PerfGen: Automated Performance Benchmark Generation for Big Data Analytics
Jiyuan Wang, Jason Teoh, Muhammand Ali Gulza, Qian Zhang, Miryung Kim
TL;DR
PerfGen tackles the problem of debugging performance issues in data-intensive scalable computing by automatically generating inputs that trigger performance skews. It introduces a phased fuzzing workflow, customizable performance-monitor templates, and skew-inspired mutations, augmented by GPT-4 generated pseudo-inverse functions to bootstrap end-to-end inputs. Across four Spark-based case studies, PerfGen achieves substantial speedups (averaging around 43X) and requires an extremely small fraction of the iterations compared with baseline fuzzing, demonstrating practical effectiveness for reproducing data, memory, and computational skews.
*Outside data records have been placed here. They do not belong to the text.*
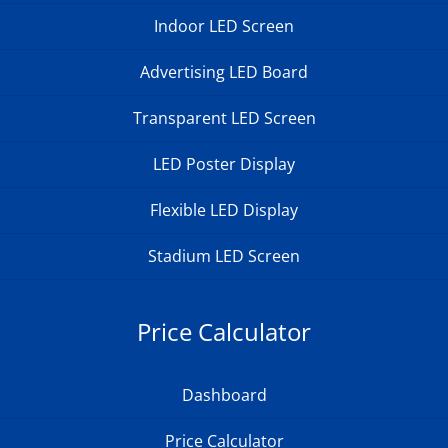
Indoor LED Screen
Advertising LED Board
Transparent LED Screen
LED Poster Display
Flexible LED Display
Stadium LED Screen
Price Calculator
Dashboard
Price Calculator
The approach significantly accelerates performance debugging in big data analytics and is generalizable beyond Spark to other DISC platforms like MapReduce and Hadoop.
Abstract
Many symptoms of poor performance in big data analytics such as computational skews, data skews, and memory skews are input dependent. However, due to the lack of inputs that can trigger such performance symptoms, it is hard to debug and test big data analytics. We design PerfGen to automatically generate inputs for the purpose of performance testing. PerfGen overcomes three challenges when naively using automated fuzz testing for the purpose of performance testing. First, typical greybox fuzzing relies on coverage as a guidance signal and thus is unlikely to trigger interesting performance behavior. Therefore, PerfGen provides performance monitor templates that a user can extend to serve as a set of guidance metrics for grey-box fuzzing. Second, performance symptoms may occur at an intermediate or later stage of a big data analytics pipeline. Thus, PerfGen uses a phased fuzzing approach. This approach identifies symptom-causing intermediate inputs at an intermediate stage first and then converts them to the inputs at the beginning of the program with a pseudo-inverse function generated by a large language model. Third, PerfGen defines sets of skew-inspired input mutations, which increases the chance of inducing performance problems. We evaluate PerfGen using four case studies. PerfGen achieves at least 11x speedup compared to a traditional fuzzing approach when generating inputs to trigger performance symptoms. Additionally, identifying intermediate inputs first and then converting them to original inputs enables PerfGen to generate such workloads in less than 0.004% of the iterations required by a baseline approach.